* DOCUMENT PASSAGE
--- --- ---

WH: We actually discovered the first Jurassic dinosaur in Antarctica in ’90, ’91. We went down in late November of ’90 and we were collecting until January of ’91. We had a place, Mt. Kirkpatrick, which is an elevation of about 12 and a half thousand feet about sea level and it was about 400 miles, 600 km, from the geographic south pole, near the Beardmore glacier.

:51
We found a good part of this, about half of this skeleton of a new, meat-eating dinosaur we named Cryolophosaurus. It means frozen crested reptile or lizard because it has a weird display-crest on its head that kind of swings forward. It was used for visual recognition. So that’s where the word crest comes from. Frozen, of course is from the fact that it was 25 below zero at that site in the middle of summer when we collected it. It wasn’t frozen when it lived there but it’s frozen now.

We couldn’t name it Antarctisaurus because someone already named a South American dinosaur Antarctisaurus because they figured it lived in Antarctica and we never find any there. So there’s an Antarctisaurus from South America.

1:48
So we found that and then we found parts of another dinosaur, a plant-eating dinosaur, called a Prosauropod, which is a Padasaurus, Brontosaurus, those are the big Sauropods. These are older, these dinosaurs, than some of the North American well-known ones. They are about 200 million years old, from early in the Jurassic period, so it’s pretty early in the history of dinosaurs.

2:11
And then we found part of a flying reptile — a pterosaur — and we found some broken teeth from some small meat-eating dinosaurs that were apparently scavenging the dead carcass of the larger meat-eater. And then we found parts of a little animal called a Synapsid, which is a group — it’s not a group of dinosaurs, it’s a group of reptiles more, mammals evolved from. So they’re mammal-like reptiles.

--- --- ---

* DATASET CONTENT
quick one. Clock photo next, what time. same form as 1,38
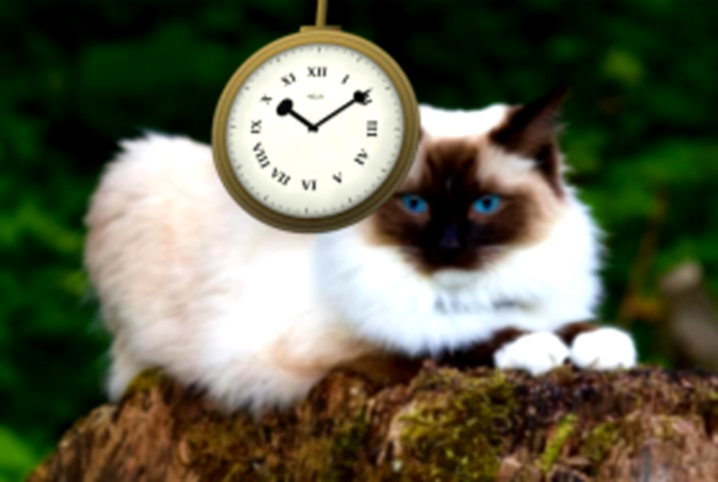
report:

--- --- ---

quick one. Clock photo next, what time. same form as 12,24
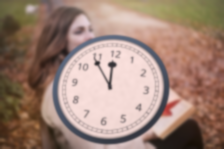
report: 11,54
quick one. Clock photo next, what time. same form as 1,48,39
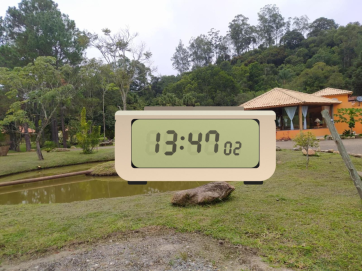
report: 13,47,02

--- --- ---

* STATED PROBLEM
Answer from the Antarctic dinosaur transcript:
(a) How far was the Mt. Kirkpatrick site from the geographic south pole?
(b) What was the temperature at the site when the skeleton was collected?
(c) About how old are the dinosaurs described as older than some well-known North American ones?
The material plays no role in what is asked here.

* THE RESULT
(a) About 400 miles (600 km).
(b) 25 below zero, in the middle of summer.
(c) About 200 million years old, from early in the Jurassic period.